Her stomach felt uneasy and a dull ache started in her head. She pushed him away, and in the flickering light, saw the pain in his eyes. For what she’d endured, for the peaceful death he denied her, he couldn’t hurt badly enough.

“You want to know why I escaped from this place and went wandering through the woods?” She shivered and pulled up the blanket, her skin hot with fever. “Because I wanted to die. I begged Ben to stop the treatment and they killed him. They turned him into one of those
monsters
. The only thing that made the guilt worth it was that I hoped to find you, Zach. And now I’m sorry I did.” Her muscles twitched and went rigid, so much so that it forced her flat on her back.

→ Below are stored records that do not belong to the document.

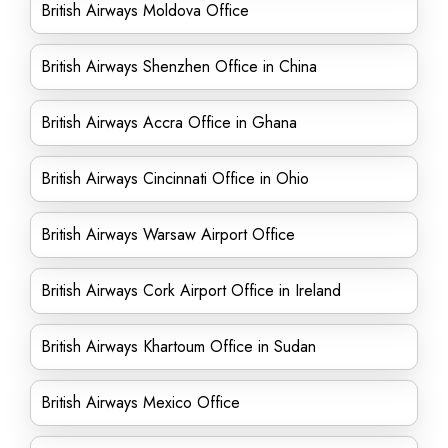
British Airways Moldova Office
British Airways Shenzhen Office in China
British Airways Accra Office in Ghana
British Airways Cincinnati Office in Ohio
British Airways Warsaw Airport Office
British Airways Cork Airport Office in Ireland
British Airways Khartoum Office in Sudan
British Airways Mexico Office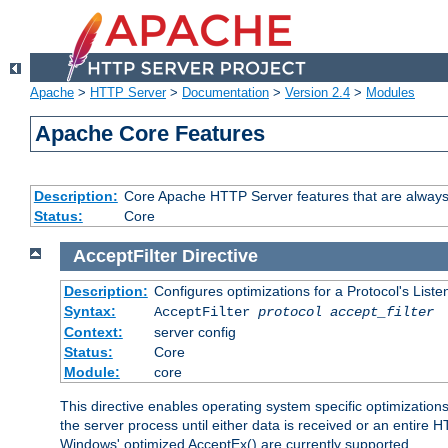
Apache
>
HTTP Server
>
Documentation
>
Version 2.4
>
Modules
Apache Core Features
Description:
Core Apache HTTP Server features that are always
Status:
Core
AcceptFilter
Directive
Description:
Configures optimizations for a Protocol's List
Syntax:
AcceptFilter
protocol
accept_filter
Context:
server config
Status:
Core
Module:
core
This directive enables operating system specific optimizations
the server process until either data is received or an entire
Windows' optimized AcceptEx() are currently supported.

Zach grabbed both of her arms and held her tight. He shouted something, though she couldn’t hear him. She could only see his mouth moving and his face contorting with panic. Her ears rang and her jaw clenched. The rigors shook her hard. The black hole in her peripheral vision spread like ink until there was nothing but dark silence. She was conscious, but paralyzed and prayed that this was her end.